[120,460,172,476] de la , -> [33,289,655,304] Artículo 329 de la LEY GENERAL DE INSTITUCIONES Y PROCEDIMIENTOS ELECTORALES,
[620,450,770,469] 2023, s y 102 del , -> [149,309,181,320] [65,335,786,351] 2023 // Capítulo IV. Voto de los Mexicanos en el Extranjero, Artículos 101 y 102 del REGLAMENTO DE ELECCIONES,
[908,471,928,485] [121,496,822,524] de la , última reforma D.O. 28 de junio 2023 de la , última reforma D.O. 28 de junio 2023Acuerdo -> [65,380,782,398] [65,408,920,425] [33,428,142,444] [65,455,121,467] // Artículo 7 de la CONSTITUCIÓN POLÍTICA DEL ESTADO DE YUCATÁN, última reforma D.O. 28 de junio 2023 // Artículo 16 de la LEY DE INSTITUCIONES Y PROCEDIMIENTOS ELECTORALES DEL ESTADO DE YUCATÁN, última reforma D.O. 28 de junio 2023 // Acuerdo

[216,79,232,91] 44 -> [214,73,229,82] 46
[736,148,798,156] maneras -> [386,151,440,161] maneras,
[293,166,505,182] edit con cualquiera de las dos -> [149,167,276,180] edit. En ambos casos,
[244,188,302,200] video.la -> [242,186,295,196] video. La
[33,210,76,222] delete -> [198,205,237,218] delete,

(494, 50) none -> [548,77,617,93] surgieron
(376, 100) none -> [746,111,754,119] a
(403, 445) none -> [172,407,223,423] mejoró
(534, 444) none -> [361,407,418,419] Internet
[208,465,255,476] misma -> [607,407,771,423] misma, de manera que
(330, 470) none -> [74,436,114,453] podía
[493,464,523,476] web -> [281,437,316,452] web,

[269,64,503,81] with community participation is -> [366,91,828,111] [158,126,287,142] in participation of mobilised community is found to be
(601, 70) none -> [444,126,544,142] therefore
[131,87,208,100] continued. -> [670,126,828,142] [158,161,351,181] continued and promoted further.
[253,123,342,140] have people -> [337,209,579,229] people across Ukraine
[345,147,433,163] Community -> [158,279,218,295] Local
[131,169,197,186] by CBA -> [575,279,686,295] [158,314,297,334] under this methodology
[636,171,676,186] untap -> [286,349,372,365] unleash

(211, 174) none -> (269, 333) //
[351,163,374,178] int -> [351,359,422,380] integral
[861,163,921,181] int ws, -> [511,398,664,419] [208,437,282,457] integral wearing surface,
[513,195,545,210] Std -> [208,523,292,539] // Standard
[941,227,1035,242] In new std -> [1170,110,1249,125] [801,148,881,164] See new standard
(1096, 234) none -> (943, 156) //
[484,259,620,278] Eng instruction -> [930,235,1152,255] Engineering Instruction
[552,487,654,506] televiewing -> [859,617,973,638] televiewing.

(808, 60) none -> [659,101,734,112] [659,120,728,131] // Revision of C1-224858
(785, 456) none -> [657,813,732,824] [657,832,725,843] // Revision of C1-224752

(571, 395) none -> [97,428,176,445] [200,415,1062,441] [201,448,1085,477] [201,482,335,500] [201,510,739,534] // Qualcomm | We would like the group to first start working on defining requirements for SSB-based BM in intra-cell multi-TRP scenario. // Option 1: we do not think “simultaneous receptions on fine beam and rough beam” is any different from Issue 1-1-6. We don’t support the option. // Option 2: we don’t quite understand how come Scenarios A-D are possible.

————————

Everything from the line with "[552,487,654,506] televiewing ->" to the last line of the entries above is to be retyped exactly. Include both ends.

[552,487,654,506] televiewing -> [859,617,973,638] televiewing.

(808, 60) none -> [659,101,734,112] [659,120,728,131] // Revision of C1-224858
(785, 456) none -> [657,813,732,824] [657,832,725,843] // Revision of C1-224752

(571, 395) none -> [97,428,176,445] [200,415,1062,441] [201,448,1085,477] [201,482,335,500] [201,510,739,534] // Qualcomm | We would like the group to first start working on defining requirements for SSB-based BM in intra-cell multi-TRP scenario. // Option 1: we do not think “simultaneous receptions on fine beam and rough beam” is any different from Issue 1-1-6. We don’t support the option. // Option 2: we don’t quite understand how come Scenarios A-D are possible.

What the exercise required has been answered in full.